If you’re looking for deep insights into why war exists, you’re not going to find them here. In fact, the movie could almost be a rejection of war, war-mongering, and the industries that help perpetuate the cycles of violence–but that’s just me trying to reach for a deeper meaning in a movie that really doesn’t need one.

I enjoyed every performance greatly, especially lead actor Boon’s. He portrayed well Bazil’s pride upon learning that he’s lost his job and apartment after being in the hospital for so long after the shooting, and I loved watching the bits where he had to do any bit of pantomime.
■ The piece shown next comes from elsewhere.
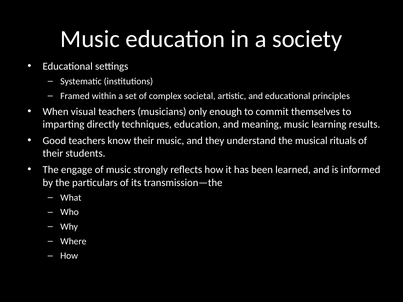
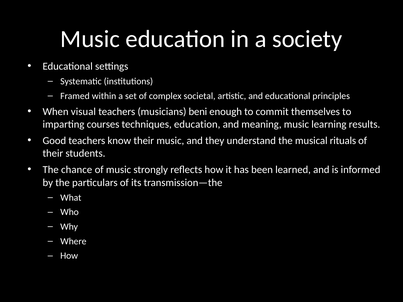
only: only -> beni
directly: directly -> courses
engage: engage -> chance
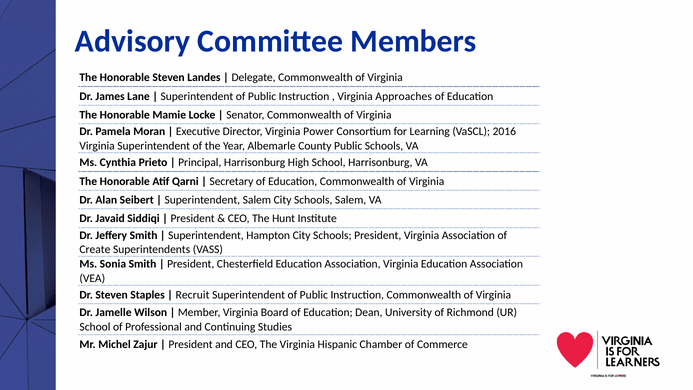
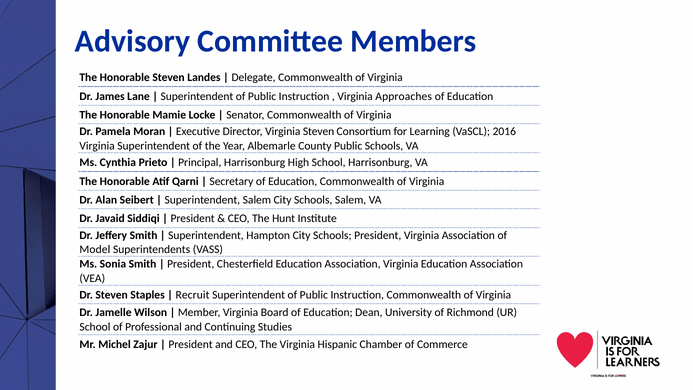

I’ll admit that just like Bazil, I was flummoxed when Julie Ferrier’s tirade came out of the blue, but I don’t think that’s a function of her being a poor actor but perhaps a function of there not being enough room in the script to show her character’s changing feelings towards him.

In short, if you’re looking for a good, satisfying, and fun heist/revenge movie, you should definitely find Micmacs at your local theater.

Micmacs is going into limited release in the U.S. on May 28, but if you’re really that anxious, you could import the R2 DVD and contribute to the French GDP at the same time!